Powtórz dokładnie każdy wiersz wszystkich poniższych pozycji, bez żadnych zmian.

Dane do ćwiczenia
━━━━

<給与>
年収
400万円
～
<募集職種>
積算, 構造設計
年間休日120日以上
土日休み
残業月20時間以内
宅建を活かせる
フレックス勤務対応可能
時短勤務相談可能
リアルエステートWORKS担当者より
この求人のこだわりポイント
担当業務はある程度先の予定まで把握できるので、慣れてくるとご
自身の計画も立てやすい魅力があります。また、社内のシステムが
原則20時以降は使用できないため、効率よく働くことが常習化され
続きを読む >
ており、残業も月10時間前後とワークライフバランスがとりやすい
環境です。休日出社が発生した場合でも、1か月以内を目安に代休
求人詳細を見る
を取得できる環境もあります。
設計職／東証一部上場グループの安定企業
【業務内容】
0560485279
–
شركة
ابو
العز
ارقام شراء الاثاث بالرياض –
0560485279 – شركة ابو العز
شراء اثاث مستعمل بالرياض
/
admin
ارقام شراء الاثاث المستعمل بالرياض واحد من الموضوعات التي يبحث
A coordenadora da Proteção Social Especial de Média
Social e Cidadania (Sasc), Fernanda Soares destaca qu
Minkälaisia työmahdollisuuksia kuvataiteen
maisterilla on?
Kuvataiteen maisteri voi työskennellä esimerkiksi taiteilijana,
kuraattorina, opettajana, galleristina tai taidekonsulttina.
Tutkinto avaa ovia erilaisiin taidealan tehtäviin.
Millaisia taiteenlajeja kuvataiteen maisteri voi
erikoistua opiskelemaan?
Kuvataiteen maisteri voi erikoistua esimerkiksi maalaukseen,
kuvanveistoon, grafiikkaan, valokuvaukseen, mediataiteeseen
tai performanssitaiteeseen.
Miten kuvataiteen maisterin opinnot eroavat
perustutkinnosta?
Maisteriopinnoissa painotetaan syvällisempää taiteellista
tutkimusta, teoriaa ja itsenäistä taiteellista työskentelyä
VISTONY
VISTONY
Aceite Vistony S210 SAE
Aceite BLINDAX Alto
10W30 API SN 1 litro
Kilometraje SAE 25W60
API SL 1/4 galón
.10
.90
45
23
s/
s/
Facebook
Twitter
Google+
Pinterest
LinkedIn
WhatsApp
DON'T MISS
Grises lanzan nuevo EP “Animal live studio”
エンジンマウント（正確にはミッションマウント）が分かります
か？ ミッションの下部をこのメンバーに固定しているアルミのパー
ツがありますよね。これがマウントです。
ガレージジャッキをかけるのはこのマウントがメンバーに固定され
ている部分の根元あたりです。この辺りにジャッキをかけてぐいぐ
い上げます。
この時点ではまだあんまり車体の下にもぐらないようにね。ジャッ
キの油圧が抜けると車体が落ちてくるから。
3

━━━━

Odpowiedź pisemna
<給与>
年収
400万円
～
<募集職種>
積算, 構造設計
年間休日120日以上
土日休み
残業月20時間以内
宅建を活かせる
フレックス勤務対応可能
時短勤務相談可能
リアルエステートWORKS担当者より
この求人のこだわりポイント
担当業務はある程度先の予定まで把握できるので、慣れてくるとご
自身の計画も立てやすい魅力があります。また、社内のシステムが
原則20時以降は使用できないため、効率よく働くことが常習化され
続きを読む >
ており、残業も月10時間前後とワークライフバランスがとりやすい
環境です。休日出社が発生した場合でも、1か月以内を目安に代休
求人詳細を見る
を取得できる環境もあります。
設計職／東証一部上場グループの安定企業
【業務内容】
0560485279
–
شركة
ابو
العز
ارقام شراء الاثاث بالرياض –
0560485279 – شركة ابو العز
شراء اثاث مستعمل بالرياض
/
admin
ارقام شراء الاثاث المستعمل بالرياض واحد من الموضوعات التي يبحث
A coordenadora da Proteção Social Especial de Média
Social e Cidadania (Sasc), Fernanda Soares destaca qu
Minkälaisia työmahdollisuuksia kuvataiteen
maisterilla on?
Kuvataiteen maisteri voi työskennellä esimerkiksi taiteilijana,
kuraattorina, opettajana, galleristina tai taidekonsulttina.
Tutkinto avaa ovia erilaisiin taidealan tehtäviin.
Millaisia taiteenlajeja kuvataiteen maisteri voi
erikoistua opiskelemaan?
Kuvataiteen maisteri voi erikoistua esimerkiksi maalaukseen,
kuvanveistoon, grafiikkaan, valokuvaukseen, mediataiteeseen
tai performanssitaiteeseen.
Miten kuvataiteen maisterin opinnot eroavat
perustutkinnosta?
Maisteriopinnoissa painotetaan syvällisempää taiteellista
tutkimusta, teoriaa ja itsenäistä taiteellista työskentelyä
VISTONY
VISTONY
Aceite Vistony S210 SAE
Aceite BLINDAX Alto
10W30 API SN 1 litro
Kilometraje SAE 25W60
API SL 1/4 galón
.10
.90
45
23
s/
s/
Facebook
Twitter
Google+
Pinterest
LinkedIn
WhatsApp
DON'T MISS
Grises lanzan nuevo EP “Animal live studio”
エンジンマウント（正確にはミッションマウント）が分かります
か？ ミッションの下部をこのメンバーに固定しているアルミのパー
ツがありますよね。これがマウントです。
ガレージジャッキをかけるのはこのマウントがメンバーに固定され
ている部分の根元あたりです。この辺りにジャッキをかけてぐいぐ
い上げます。
この時点ではまだあんまり車体の下にもぐらないようにね。ジャッ
キの油圧が抜けると車体が落ちてくるから。
3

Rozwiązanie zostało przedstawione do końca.